The dominating factor here is $1/x_3$, whose integral goes with $\log L$. All orders of magnitude of $x_3$ contribute to that integral equally, so for large $L$ the contributions from orders of magnitude close to $1$ or close to $L$ make a negligible contribution; thus we can make the approximations $x_3+L\approx\lambda x_3+L\approx L$, $\lambda x_3+1\approx\lambda x_3$ and $x_3+1\approx x_3$, which yield

$$ 2\int_1^L\frac1{x_3}\int_{1/x_3}^1\left(\frac{\log\lambda}{\lambda-1}\right)^2\mathrm d\lambda\,\mathrm dx_3\;. $$

For large $L$ almost all contributions come from large $x_3$, so we can replace $1/x_3$ by $0$, which makes the inner integral independent of $x_3$ and yields

$$ \begin{align} 2\int_1^L\frac1{x_3}\int_0^1\left(\frac{\log\lambda}{\lambda-1}\right)^2\mathrm d\lambda\,\mathrm dx_3 &= 2\log L\int_0^1\left(\frac{\log\lambda}{\lambda-1}\right)^2\mathrm d\lambda \\ &= 2\log L\int_0^1\log^2\lambda\left(\sum_{n=0}^\infty\lambda^n\right)^2\mathrm d\lambda \\ &= 2\log L\int_0^1\log^2\lambda\sum_{n=0}^\infty(n+1)\lambda^n\mathrm d\lambda \\ &= 2\log L\sum_{n=0}^\infty\int_0^1\log^2\lambda\,(n+1)\lambda^n\mathrm d\lambda \\ &= 2\log L\sum_{n=0}^\infty\frac2{(n+1)^2} \\ &= 4\zeta(2)\log L \\ &= \frac23\pi^2\log L\;. \end{align} $$

Note that $\frac23\pi^2$ is one third of the surface area of the unit $3$-sphere. We can express the $x_i$ in hyperspherical coordinates; then the radial integration yields $\log L$, and we can roughly regard $\frac23\pi^2$ as the integral over the angular coordinates.

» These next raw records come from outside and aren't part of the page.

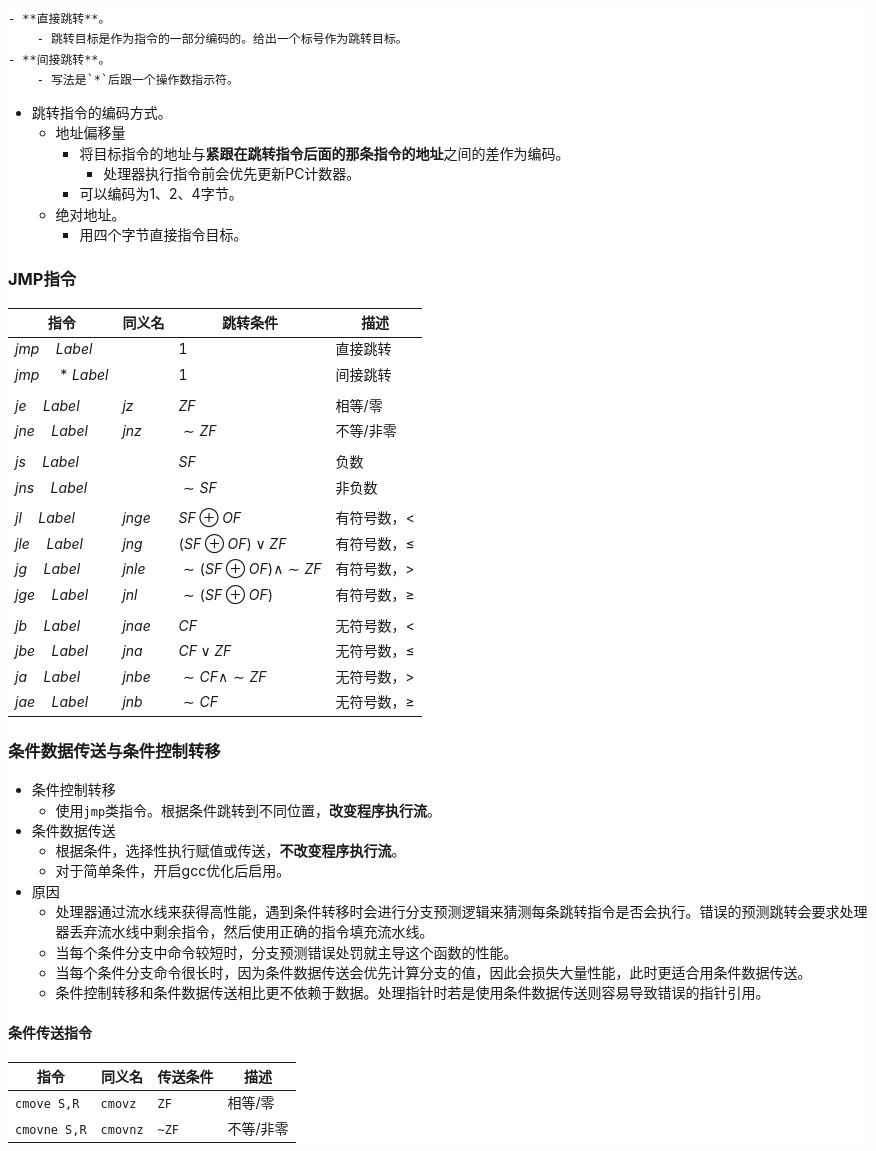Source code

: 	- **直接跳转**。
		- 跳转目标是作为指令的一部分编码的。给出一个标号作为跳转目标。
	- **间接跳转**。
		- 写法是`*`后跟一个操作数指示符。
- 跳转指令的编码方式。
	- 地址偏移量
		- 将目标指令的地址与**紧跟在跳转指令后面的那条指令的地址**之间的差作为编码。
			- 处理器执行指令前会优先更新PC计数器。
		- 可以编码为1、2、4字节。
	- 绝对地址。
		- 用四个字节直接指令目标。
### JMP指令
| 指令                  | 同义名    | 跳转条件                                | 描述         |
| ------------------- | ------ | ----------------------------------- | ---------- |
| $jmp \quad Label$   |        | $1$                                 | 直接跳转       |
| $jmp \quad * Label$ |        | $1$                                 | 间接跳转       |
|                     |        |                                     |            |
| $je \quad Label$    | $jz$   | $ZF$                                | 相等/零       |
| $jne \quad Label$   | $jnz$  | $\sim ZF$                           | 不等/非零      |
|                     |        |                                     |            |
| $js \quad Label$    |        | $SF$                                | 负数         |
| $jns \quad Label$   |        | $\sim SF$                           | 非负数        |
|                     |        |                                     |            |
| $jl \quad Label$    | $jnge$ | $SF \oplus OF$                      | 有符号数，$<$   |
| $jle \quad Label$   | $jng$  | $(SF \oplus OF) \lor ZF$            | 有符号数，$\le$ |
| $jg \quad Label$    | $jnle$ | $\sim (SF \oplus OF) \land \sim ZF$ | 有符号数，$>$   |
| $jge \quad Label$   | $jnl$  | $\sim (SF \oplus OF)$               | 有符号数，$\ge$ |
|                     |        |                                     |            |
| $jb \quad Label$    | $jnae$ | $CF$                                | 无符号数，$<$   |
| $jbe \quad Label$   | $jna$  | $CF \lor ZF$                        | 无符号数，$\le$ |
| $ja \quad Label$    | $jnbe$ | $\sim CF \land \sim ZF$             | 无符号数，$>$   |
| $jae \quad Label$   | $jnb$  | $\sim CF$                           | 无符号数，$\ge$ |
### 条件数据传送与条件控制转移
- 条件控制转移
	- 使用`jmp`类指令。根据条件跳转到不同位置，**改变程序执行流**。
- 条件数据传送
	- 根据条件，选择性执行赋值或传送，**不改变程序执行流**。
	- 对于简单条件，开启gcc优化后启用。
- 原因
	- 处理器通过流水线来获得高性能，遇到条件转移时会进行分支预测逻辑来猜测每条跳转指令是否会执行。错误的预测跳转会要求处理器丢弃流水线中剩余指令，然后使用正确的指令填充流水线。
	- 当每个条件分支中命令较短时，分支预测错误处罚就主导这个函数的性能。
	- 当每个条件分支命令很长时，因为条件数据传送会优先计算分支的值，因此会损失大量性能，此时更适合用条件数据传送。
	- 条件控制转移和条件数据传送相比更不依赖于数据。处理指针时若是使用条件数据传送则容易导致错误的指针引用。
#### 条件传送指令
| 指令           | 同义名      | 传送条件           | 描述       |
| ------------ | -------- | -------------- | -------- |
| `cmove S,R`  | `cmovz`  | `ZF`           | 相等/零     |
| `cmovne S,R` | `cmovnz` | `~ZF`          | 不等/非零    |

Here's a logarithmic plot of essentially exact values obtained by Gaussian quadrature of the two-dimensional integral (transformed to $\log x_1$ and $\log x_3$ to improve convergence):

The green line is $\frac23\pi^2\log L-24$; the $24$ is from trial and error, and I didn't try to derive it.

The same approach can be used for $n\gt2$, though it may no longer be possible to perform the "angular" integration in closed form. For example, for $n=3$:

$$ \begin{align} &\int_1^L\int_1^L\int_1^L\frac{\log x_1-\log x_3}{x_1-x_3}\frac{\log x_3-\log x_5}{x_3-x_5}\frac{\log x_5-\log x_1}{x_5-x_1}\mathrm dx_5\mathrm dx_3\mathrm dx_1 \\ =&3\int_1^L\frac1{x_1}\int_{1/x_1}^1\int_{1/x_1}^1\frac{-\log\lambda_3}{1-\lambda_3}\frac{\log\lambda_3-\log\lambda_5}{\lambda_3-\lambda_5}\frac{\log\lambda_5}{\lambda_5-1}\mathrm d\lambda_5\mathrm d\lambda_3\mathrm dx_1 \\ \approx&3\int_1^L\frac1{x_1}\int_0^1\int_0^1\frac{-\log\lambda_3}{1-\lambda_3}\frac{\log\lambda_3-\log\lambda_5}{\lambda_3-\lambda_5}\frac{\log\lambda_5}{\lambda_5-1}\mathrm d\lambda_5\mathrm d\lambda_3\mathrm dx_1 \\ =&3\log L\int_0^1\int_0^1\frac{-\log\lambda_3}{1-\lambda_3}\frac{\log\lambda_3-\log\lambda_5}{\lambda_3-\lambda_5}\frac{\log\lambda_5}{\lambda_5-1}\mathrm d\lambda_5\mathrm d\lambda_3 \\ \approx&51.95\log L\;, \end{align} $$

where the coefficient in the last line was obtained by Gaussian quadrature (after transforming to $\sqrt\lambda_3$ and $\sqrt\lambda_5$ to improve convergence).